Sind wir 80 Millionen Piraten?

Eingang zur Kantine des Berghain in Berlin FriedrichshainDie Krise wurde gestern Abend ganz besonders groß geschrieben. Denn es ging nicht nur um eine Vertrauens-, die Wirtschaftskrise oder irgendeine andere weniger wichtige Sache. Es ging um die Krise der repräsentativen Demokratie. Also streng genommen um unser System. Ergo: Systemkrise. Oh oh…

Auf Einladung der Einstein Foundation Berlin durfte ich in der Kantine des Berghain – coole Location für eine politische Diskussion – zur Frage „Wie werden wir regiert?“ debattieren. Damit es nicht langweilig wird, saßen neben mir die Wissenschaftlerin Stefanie Wöhl, Miriam Seyffarth als Vertreterin der Piratenpartei und Oliver Wiedmann von Mehr Demokratie e.V.

Als Vertreter einer Volkpartei hatte ich etwas die Befürchtung, die Rolle des Prügelknaben zu bekommen, doch dem war dankenswerter Weise nicht so. Die Diskussion startete mit einem Impuls von Stephanie Wöhl, die zur Krise der repräsentativen Demokratie forscht. Sie malte ein sehr düsteres Bild, dem ich mich so nicht ganz anschließen wollte, aber das war nur ein Aspekt, den wir diskutiert haben.

Einig waren wir uns in der Runde darüber, dass sich so Manches verändern muss. Dissens bestand darin, wie das zu passieren hat. Die Position von Miriam Seyffarth als Piratin muss ich wahrscheinlich nicht weiter ausbreiten, da diese momentan sehr präsent ist. Oliver Wiedmann sprach sich für mehr Formen direkter Demokratie aus, durchaus aber im Bewusstsein, dass dies nur eine Ergänzung zum repräsentativen Parlamentarismus sein kann.

Wir stritten uns über die Rolle von Politikern, ich durfte die Idee der Volkspartei verteidigen auch wenn das in der Runde nicht unbedingt auf fruchtbaren Boden viel. Sei es drum.

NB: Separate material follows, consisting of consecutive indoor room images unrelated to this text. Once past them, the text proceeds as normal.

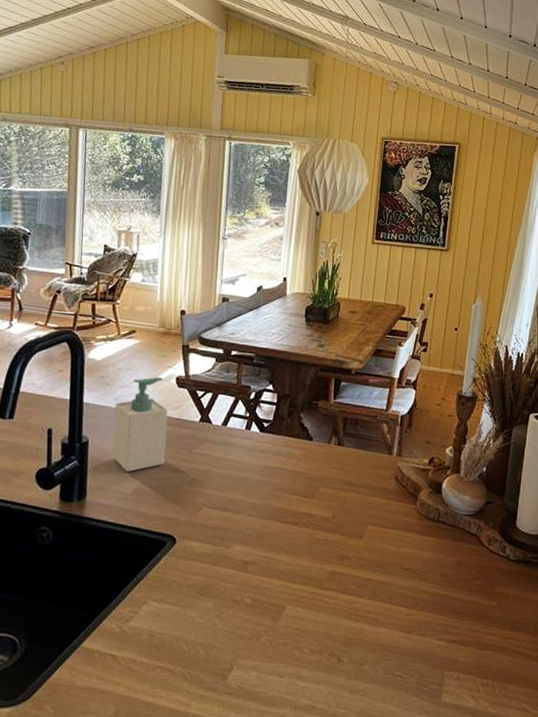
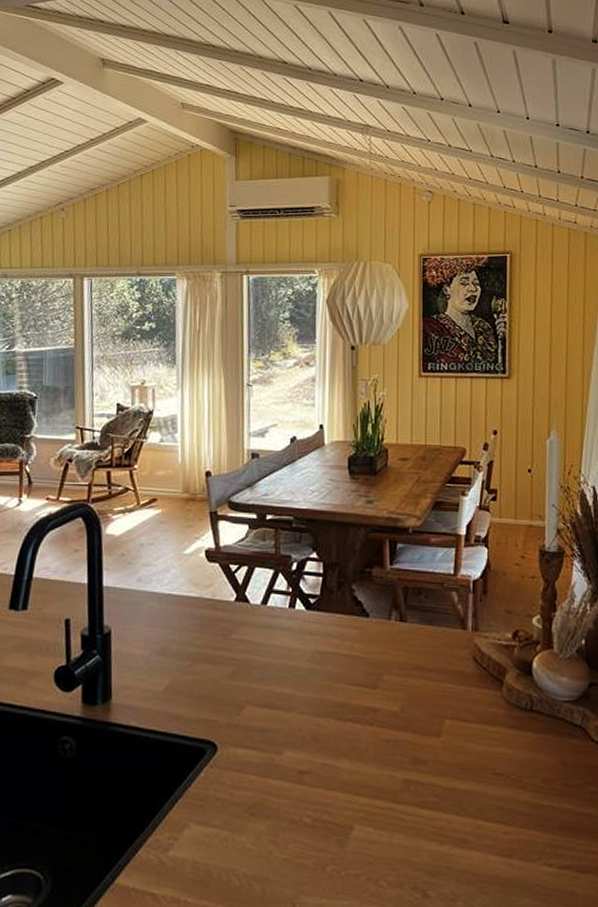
soap bottle: present [112,377,168,472] -> none [138,551,199,667]

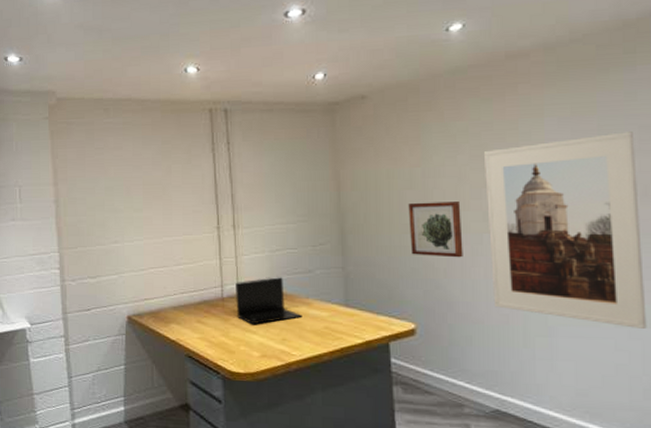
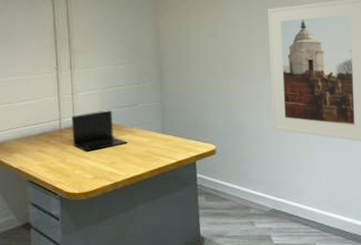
wall art: present [408,202,463,258] -> none [212,48,251,92]

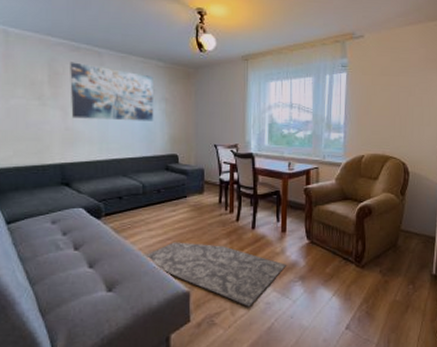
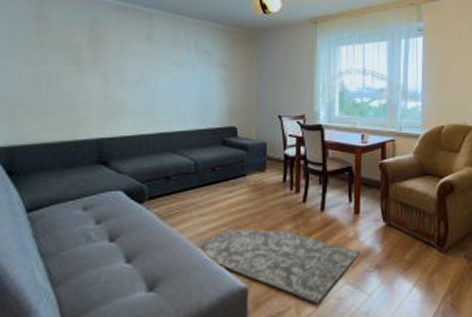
wall art: present [70,62,154,121] -> none [113,23,211,90]

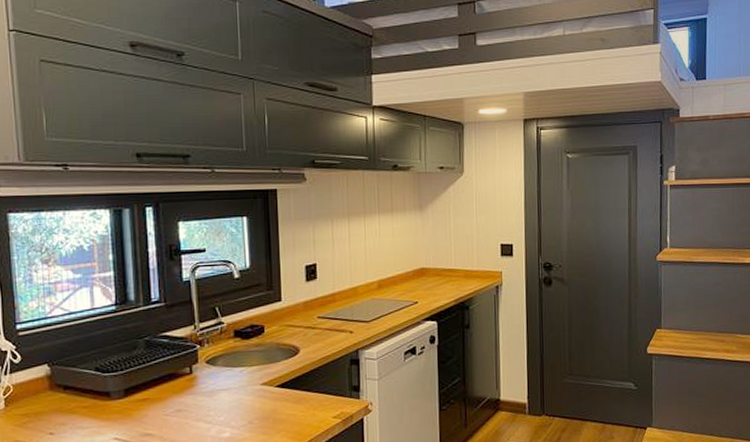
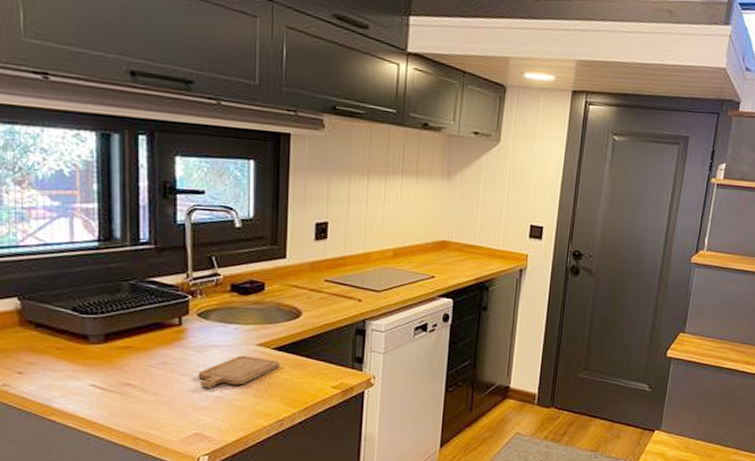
chopping board: none [210,395,284,431] -> present [198,355,280,389]

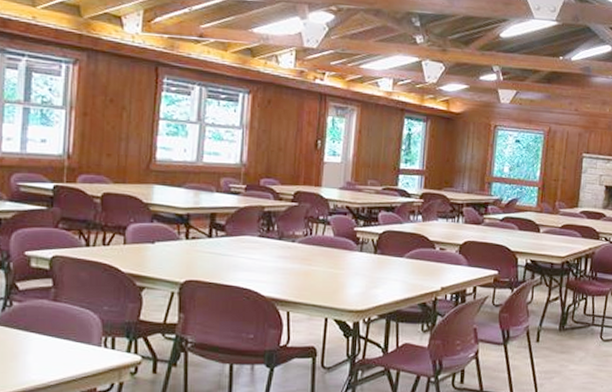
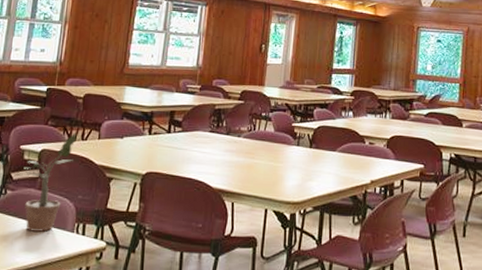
potted plant: none [22,237,96,346] -> present [15,133,77,232]

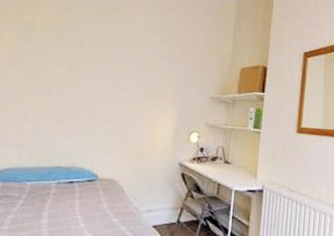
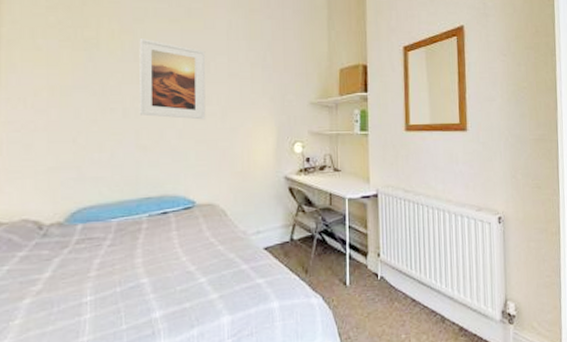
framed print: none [60,25,123,103] -> present [139,37,206,120]

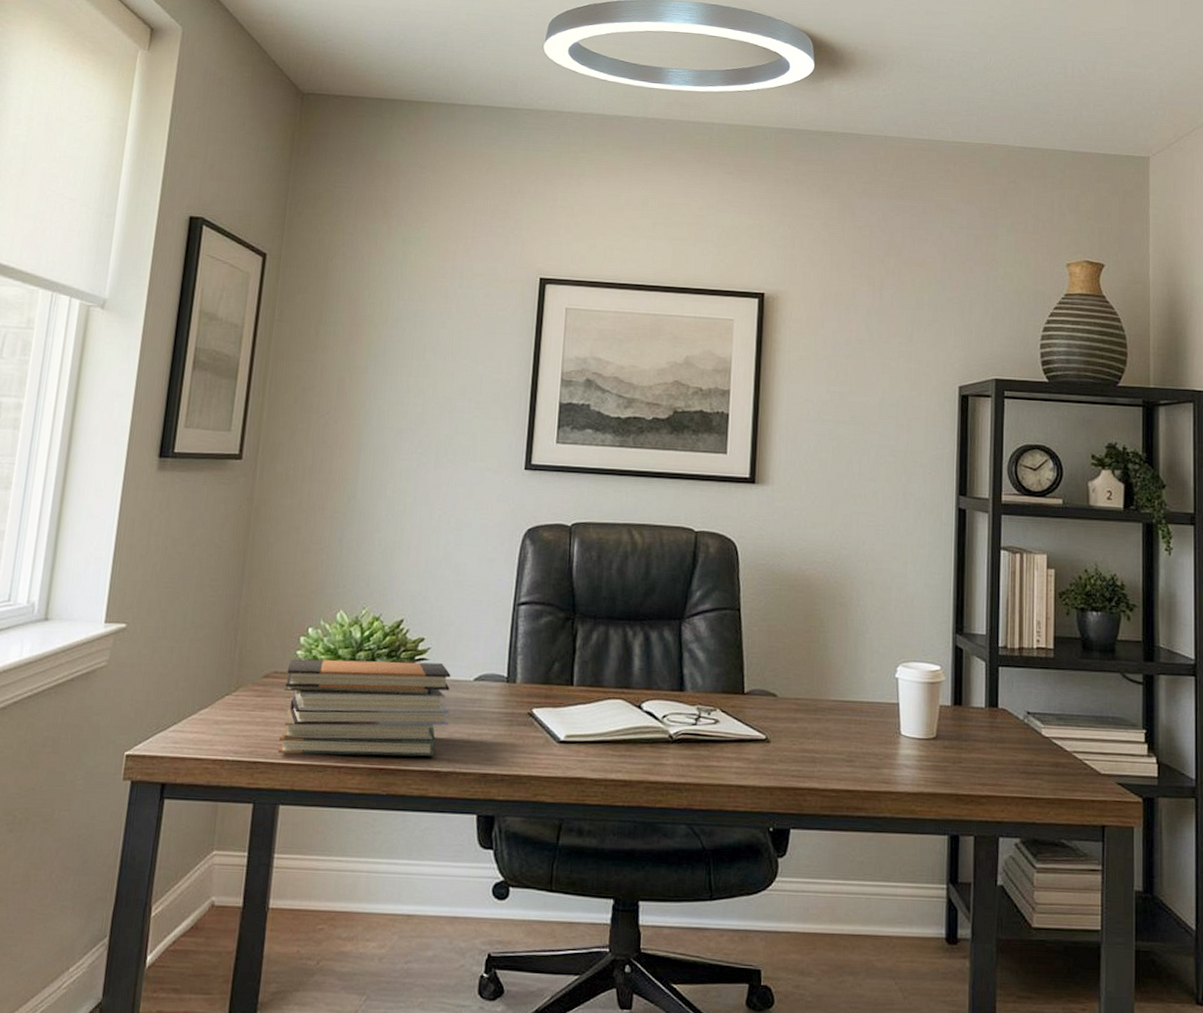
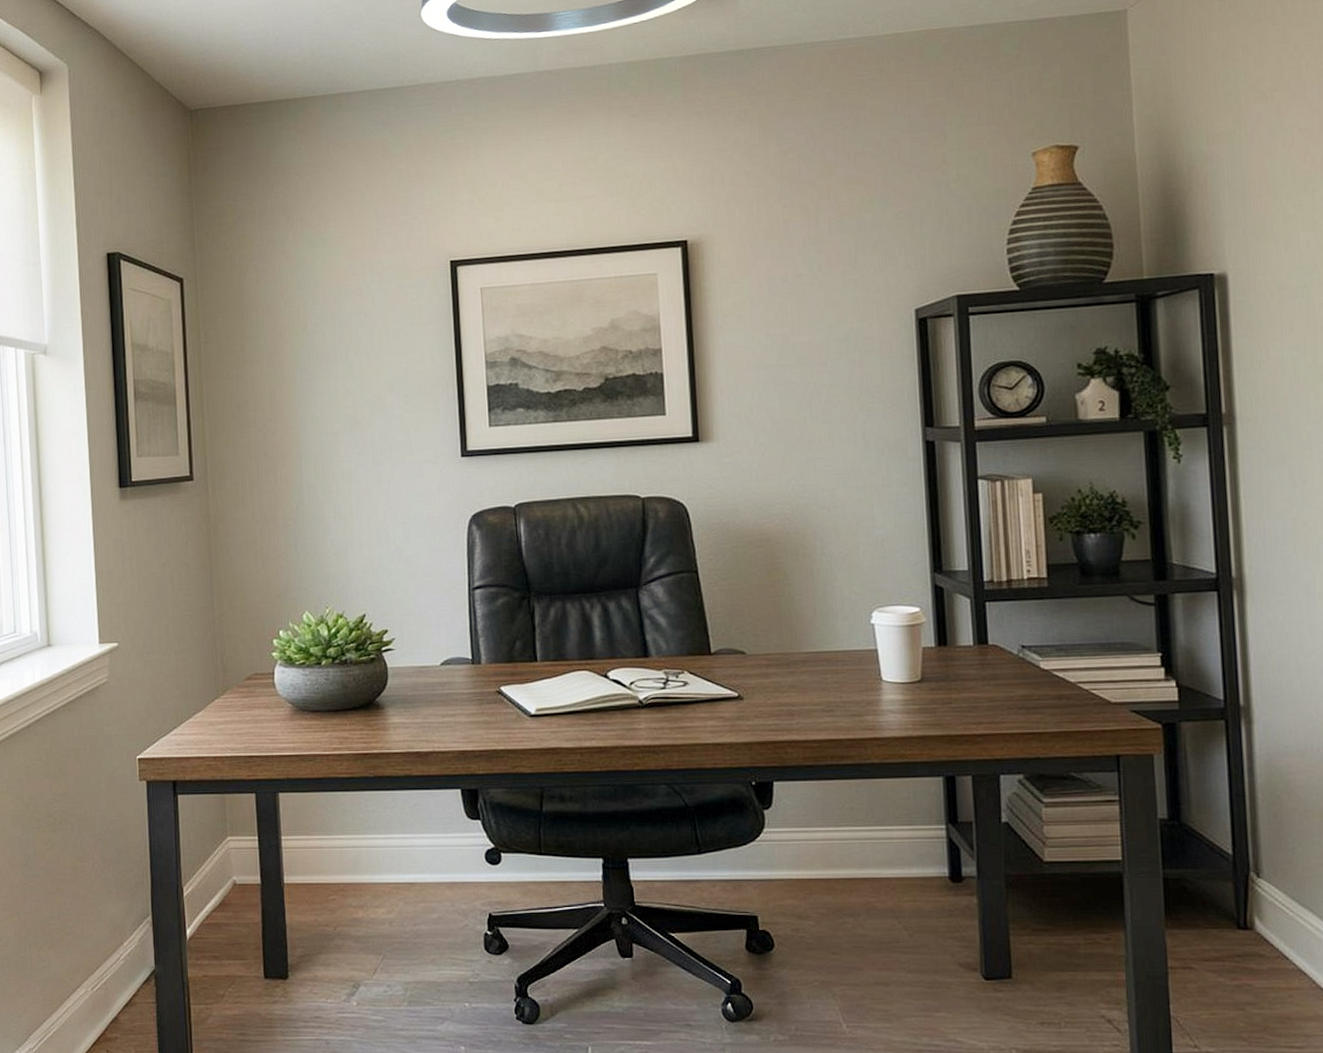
book stack: present [278,658,451,757] -> none [265,652,422,746]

Schon während der Veranstaltung und dann aber auch heute Morgen verfestigte sich bei mir jedoch irgendwie ein Eindruck, der etwas befremdlich wirkte. Alle Mitdiskutanten nahmen scheinbar völlig selbstverständlich den politisch aktiven Bürger als gesetzt an. Aus der individuellen Perspektive einer aktiven Piratin, einer forschenden Wissenschaftlerin und eines Kämpfers für mehr Bürgerbeteiligung ist das auch durchaus nachvollziehbar.

Aber entspricht es der Realität? Sind wir wirklich 80 Millionen potentielle Piraten? Wollen denn wirklich alle mitmachen und tun es nur nicht, weil sie im Vogtland keinen schnellen Internetanschluss haben? Ich denke nicht.

Vielmehr glaube ich, dass es viele Menschen gibt, denen das regelmäßige Wählen schon ein wenig auf den Keks geht. Nicht, weil sie die Demokratie blöd finden, sondern weil sie nicht erkennen können, was mit ihrer Stimme passiert. Und da bin ich dann recht schnell auf der Seite der Piraten. Auch wir in den Volksparteien müssen die Türen aufmachen.

Strukturen, die seit Jahrzehnten bestehen müssen konsequent überdacht werden. Delegiertenprinzip, Listenwahl und unverhältnismäßig große Vorstände auf allen Ebenen der Partei müssen überdacht werden. Und wir kommen nicht mehr drum herum, unsere Diskussionen zu öffnen. Denn der Bürger will sehen, was mit seiner Stimme passiert.

p.s.

Vielen Dank an die Einstein Foundation für den spannenden Abend und vielen Dank auch an Bettina Mittelstraß für die kluge und animierende Moderation.

Ein Gedanke zu „Sind wir 80 Millionen Piraten?

  1. Zenepe

    Das Konzept einer Volkspartei, ist auch zugegebenermaßen nicht wirklich aktuell anwendbar, wenn man sich das gegebene Spektrum anschaut. Ob es eine Zukunft hat muss sich auch noch herausstellen.